The China specimen also has the spatula-shaped, rounded fingertips common among older human ancestors, instead of the narrow fingertips of early modern humans from Africa.
The wristbones, as well, display archaic features, Trinkaus said.
"So it's a couple of little features like this that show up in this individual. And so yes, it's a modern human, but given the earlier African modern humans, it's not just what you would expect," he said.
Chris Stringer is the head of the human-origins program at the Natural History Museum in London, England.
He said the Chinese skeleton is an important find that will help document the process of how modern humans became established in the region.
However, he is unconvinced that the skeletal analysis is proof of interbreeding between early modern humans from Africa and more archaic species.
"The problem is that we lack decent samples of early modern humans from Africa between [40,000 and] 80,000 years ago," he commented in an email.
But the appropriate skeletal evidence is not yet represented in the fossil record, he said.
"I will keep an open mind on the extent of hypothesized admixture, while noting the interesting fact that this skeleton shows the same linear physique as early European and Israeli early moderns—a physique that may reflect a recent African origin," he said.

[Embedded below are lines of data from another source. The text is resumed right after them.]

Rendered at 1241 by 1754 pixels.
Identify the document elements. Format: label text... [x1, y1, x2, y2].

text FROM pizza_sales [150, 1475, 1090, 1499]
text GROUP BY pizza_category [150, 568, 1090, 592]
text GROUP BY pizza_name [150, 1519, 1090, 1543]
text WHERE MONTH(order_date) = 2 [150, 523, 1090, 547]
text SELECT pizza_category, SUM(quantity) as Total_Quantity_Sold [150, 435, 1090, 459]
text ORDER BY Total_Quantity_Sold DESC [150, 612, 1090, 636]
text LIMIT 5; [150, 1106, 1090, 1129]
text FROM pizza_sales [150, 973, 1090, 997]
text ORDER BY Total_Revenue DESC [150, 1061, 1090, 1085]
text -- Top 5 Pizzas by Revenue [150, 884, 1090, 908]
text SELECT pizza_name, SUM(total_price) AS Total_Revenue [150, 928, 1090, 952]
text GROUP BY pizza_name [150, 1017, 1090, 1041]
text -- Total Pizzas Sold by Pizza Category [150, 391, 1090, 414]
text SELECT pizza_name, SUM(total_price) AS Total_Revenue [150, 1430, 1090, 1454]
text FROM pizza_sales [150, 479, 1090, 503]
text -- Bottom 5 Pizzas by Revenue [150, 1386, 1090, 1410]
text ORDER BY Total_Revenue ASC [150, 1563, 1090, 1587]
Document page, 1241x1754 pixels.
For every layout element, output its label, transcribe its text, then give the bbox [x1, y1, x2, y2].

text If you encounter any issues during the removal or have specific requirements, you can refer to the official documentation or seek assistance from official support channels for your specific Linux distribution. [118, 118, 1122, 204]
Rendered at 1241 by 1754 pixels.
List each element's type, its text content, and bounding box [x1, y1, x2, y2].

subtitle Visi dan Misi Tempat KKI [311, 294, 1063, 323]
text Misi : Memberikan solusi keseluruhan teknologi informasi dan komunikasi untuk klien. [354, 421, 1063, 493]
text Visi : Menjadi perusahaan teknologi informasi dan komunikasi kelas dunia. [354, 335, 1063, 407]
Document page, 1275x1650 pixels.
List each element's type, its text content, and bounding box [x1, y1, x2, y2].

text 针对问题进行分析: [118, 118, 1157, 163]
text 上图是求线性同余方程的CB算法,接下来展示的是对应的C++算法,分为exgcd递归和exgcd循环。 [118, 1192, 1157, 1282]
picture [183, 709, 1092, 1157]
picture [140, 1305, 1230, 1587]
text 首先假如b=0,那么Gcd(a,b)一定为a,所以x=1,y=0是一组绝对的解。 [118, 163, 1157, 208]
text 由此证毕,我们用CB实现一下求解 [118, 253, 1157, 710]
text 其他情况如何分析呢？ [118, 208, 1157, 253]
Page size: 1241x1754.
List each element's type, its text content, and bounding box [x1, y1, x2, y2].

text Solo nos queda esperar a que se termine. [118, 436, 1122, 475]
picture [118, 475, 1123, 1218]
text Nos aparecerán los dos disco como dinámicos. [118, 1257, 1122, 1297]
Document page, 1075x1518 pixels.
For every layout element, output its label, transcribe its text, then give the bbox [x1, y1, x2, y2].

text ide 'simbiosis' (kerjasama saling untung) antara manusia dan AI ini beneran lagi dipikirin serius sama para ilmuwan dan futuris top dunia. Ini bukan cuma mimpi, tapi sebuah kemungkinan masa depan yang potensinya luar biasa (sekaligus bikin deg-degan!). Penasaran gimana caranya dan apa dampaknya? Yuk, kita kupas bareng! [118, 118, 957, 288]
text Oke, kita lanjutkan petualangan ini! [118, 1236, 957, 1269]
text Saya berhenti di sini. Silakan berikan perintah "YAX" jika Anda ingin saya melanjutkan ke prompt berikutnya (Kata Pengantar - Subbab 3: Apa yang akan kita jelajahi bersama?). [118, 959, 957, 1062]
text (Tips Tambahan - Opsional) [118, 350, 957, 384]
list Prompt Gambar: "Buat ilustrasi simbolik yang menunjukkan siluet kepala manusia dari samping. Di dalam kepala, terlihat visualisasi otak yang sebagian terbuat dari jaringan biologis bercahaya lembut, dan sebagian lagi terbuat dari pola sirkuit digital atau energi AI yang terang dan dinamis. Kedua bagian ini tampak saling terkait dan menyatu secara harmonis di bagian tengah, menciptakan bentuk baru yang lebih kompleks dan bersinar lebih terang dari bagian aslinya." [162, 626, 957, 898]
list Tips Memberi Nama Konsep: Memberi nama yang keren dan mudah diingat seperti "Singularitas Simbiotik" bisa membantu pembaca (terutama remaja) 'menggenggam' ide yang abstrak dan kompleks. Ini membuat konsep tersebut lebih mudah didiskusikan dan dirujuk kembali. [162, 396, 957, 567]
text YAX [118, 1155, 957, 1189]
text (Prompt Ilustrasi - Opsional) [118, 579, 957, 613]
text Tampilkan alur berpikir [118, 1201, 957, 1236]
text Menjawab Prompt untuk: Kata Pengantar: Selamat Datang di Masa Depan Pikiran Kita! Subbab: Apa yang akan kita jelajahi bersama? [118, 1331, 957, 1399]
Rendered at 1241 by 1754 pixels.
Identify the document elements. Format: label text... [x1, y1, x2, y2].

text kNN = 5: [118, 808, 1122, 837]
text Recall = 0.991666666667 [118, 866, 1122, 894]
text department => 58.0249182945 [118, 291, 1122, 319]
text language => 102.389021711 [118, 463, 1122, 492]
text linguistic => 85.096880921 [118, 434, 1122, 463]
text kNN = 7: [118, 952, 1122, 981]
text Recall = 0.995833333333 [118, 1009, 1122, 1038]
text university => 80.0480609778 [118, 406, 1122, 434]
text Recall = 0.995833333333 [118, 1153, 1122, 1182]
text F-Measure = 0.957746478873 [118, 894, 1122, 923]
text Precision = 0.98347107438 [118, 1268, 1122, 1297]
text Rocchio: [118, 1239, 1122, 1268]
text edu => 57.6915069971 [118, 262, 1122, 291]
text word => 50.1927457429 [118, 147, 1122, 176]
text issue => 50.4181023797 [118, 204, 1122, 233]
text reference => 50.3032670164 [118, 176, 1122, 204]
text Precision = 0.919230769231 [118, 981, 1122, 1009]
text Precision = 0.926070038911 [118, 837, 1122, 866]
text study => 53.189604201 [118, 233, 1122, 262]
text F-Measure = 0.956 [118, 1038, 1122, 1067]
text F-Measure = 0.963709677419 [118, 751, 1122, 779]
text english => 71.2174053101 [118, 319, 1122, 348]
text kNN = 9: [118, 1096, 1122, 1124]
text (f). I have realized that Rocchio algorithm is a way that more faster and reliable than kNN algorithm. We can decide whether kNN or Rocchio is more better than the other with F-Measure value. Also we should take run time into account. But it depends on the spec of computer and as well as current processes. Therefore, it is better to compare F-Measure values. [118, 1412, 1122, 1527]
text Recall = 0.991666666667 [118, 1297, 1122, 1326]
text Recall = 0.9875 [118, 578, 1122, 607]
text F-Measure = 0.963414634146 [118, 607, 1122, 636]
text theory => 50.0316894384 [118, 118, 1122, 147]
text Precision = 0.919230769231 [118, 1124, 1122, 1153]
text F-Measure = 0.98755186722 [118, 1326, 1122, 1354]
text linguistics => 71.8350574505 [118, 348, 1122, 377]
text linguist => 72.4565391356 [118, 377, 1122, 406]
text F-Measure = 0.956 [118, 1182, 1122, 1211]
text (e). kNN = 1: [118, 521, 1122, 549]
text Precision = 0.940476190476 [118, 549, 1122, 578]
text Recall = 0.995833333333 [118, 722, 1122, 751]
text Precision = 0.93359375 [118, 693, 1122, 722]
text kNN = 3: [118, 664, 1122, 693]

Study co-author Trinkaus said the early modern human found in Malaysia in the 1950s was first described as resembling Melanesians and native Australians.
This supports the notion that earlier human species living in the region were absorbed via interbreeding as Homo sapiens spread out of Africa.
"There are just a couple of data points there, but it's very hard for me to explain the anatomy we see in both [the Malaysian and Chinese] specimens without saying, Yes indeed, people do what people do: that is, they get it together," he said.
And sometimes when it comes to selecting mates, he added, "people are not very choosy."